Comment 4 for bug 1815991

[Summary]
Coming from the same source the review results seemed virtually identical so let us handle it as one.

=> MIR Team ack to masakari and masakari-monitors.

@Security:
- IMHO this needs a review and AFAIK it is 20.04 material so it would have
  to be fast

@Openstack TODOs:
- some tests trigger errors which might be true issues, please check (low prio)

[Duplication]
Masakari provides Virtual Machine High Availability (VMHA) service for OpenStack
clouds, nothing else provides that.
The monitors are essentially the probes it uses to detect these events.
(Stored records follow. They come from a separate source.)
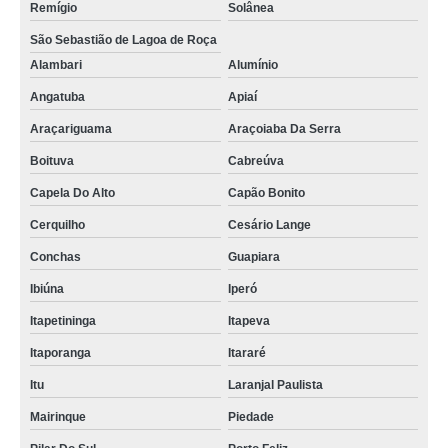
Remígio
Solânea
São Sebastião de Lagoa de Roça
Alambari
Alumínio
Angatuba
Apiaí
Araçariguama
Araçoiaba Da Serra
Boituva
Cabreúva
Capela Do Alto
Capão Bonito
Cerquilho
Cesário Lange
Conchas
Guapiara
Ibiúna
Iperó
Itapetininga
Itapeva
Itaporanga
Itararé
Itu
Laranjal Paulista
Mairinque
Piedade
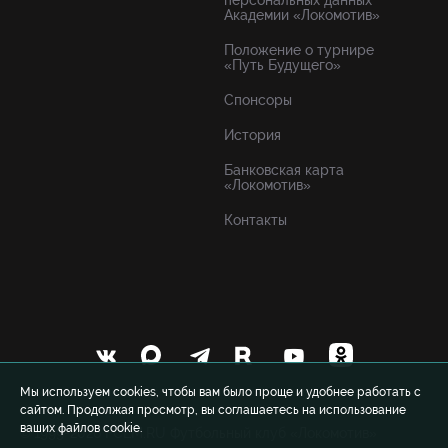
персональных данных
Академии «Локомотив»
Положение о турнире
«Путь Будущего»
Спонсоры
История
Банковская карта
«Локомотив»
Контакты
Мы используем cookies, чтобы вам было проще и удобнее работать с
сайтом. Продолжая просмотр, вы соглашаетесь на использование
ваших файлов cookie.
© 1999-2026 FCLM.RU Футбольный клуб «Локомотив»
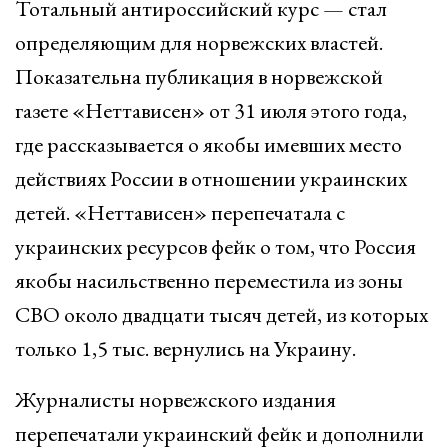
Тотальный антироссийский курс — стал
определяющим для норвежских властей.
Показательна публикация в норвежской
газете «Неттависен» от 31 июля этого года,
где рассказывается о якобы имевших место
действиях России в отношении украинских
детей. «Неттависен» перепечатала с
украинских ресурсов фейк о том, что Россия
якобы насильственно переместила из зоны
СВО около двадцати тысяч детей, из которых
только 1,5 тыс. вернулись на Украину.
Журналисты норвежского издания
перепечатали украинский фейк и дополнили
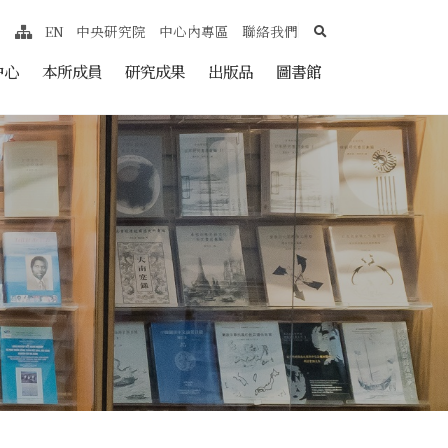
search
EN
中央研究院
中心內專區
聯絡我們
網站導覽
nt
中心
本所成員
研究成果
出版品
圖書館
[Embedded sources and static linking]
OK:
- no embedded source present
- no static linking

[Security]
OK:
- history of CVEs does not look concerning
- does not use webkit1,2
- does not use lib*v8 directly
- does not process arbitrary web content
- does not integrate arbitrary javascript into the desktop
- does not deal with system authentication (eg, pam), etc)
- does not use centralized online accounts

Problems:
- It does listen on a port (default conf says 15868) for its API interactions
- It does parse data formats as part of the API handling
- does not run a daemon as root, but is reachable as integrated through libapache2-mod-wsgi-py3 which could be running as root

As usual the approach is better safe then sorry, therefore this will need a security review.

[Common blockers]
OK:
- does not FTBFS currently
- does have a test suite that runs at build time
  - test suite fails will fail the build upon error.
- does have a test suite that runs as autopkgtest
- openstack is subscribed
- no translation present, but none needed for this case (not non-admin visible)
- no new python2 dependency
- used dh_python

[Packaging red flags]
OK:
- Ubuntu does carry not carry a delta, it is Ubuntu-only right now
- symbols tracking not applicable for this kind of code.
- d/watch is present
- Upstream update history is good
- Ubuntu update history is good (Is Ubuntu only atm)
- the current release is packaged
- promoting this does not seem to cause issues for MOTUs that so far maintained the package
- no massive Lintian warnings
- d/rules is rather clean
- not using Built-Using
- not a golang package for further checks in that regard

Problems:
- d/watch didn't follow the update to version 9, but that isn't too important as long as the openstack team actively maintains it

[Upstream red flags]
OK:
- no hard Errors/warnings during the build (I've found a few, see below)
- no incautious use of malloc/sprintf (python code)
- no use of sudo, gksu, pkexec, or LD_LIBRARY_PATH
- no use of user nobody
- no use of setuid
- no important open bugs (crashers, etc) in Debian or Ubuntu
  - the only bugs known are driven and under control by the openstack Team
- no dependency on webkit, qtwebkit, seed or libgoa-*
- no embedded source copies
- not part of the UI for extra checks

Problems:
The tests trigger a bunch of non fatal issues like:
- TypeError: 'int' object is not an iterator
- TypeError: foo() missing 1 required positional
- TypeError: 'NoneType' object is not callable
- KeyError: 'hypervisor_name'
- KeyError: 'id'
- LookupError: No section 'nonexistent app'
I've skipped those that seem intentional due to the test, but if one could give
the full length test output a look and double-check that there are no hidden
errors "we could have known" that would be great.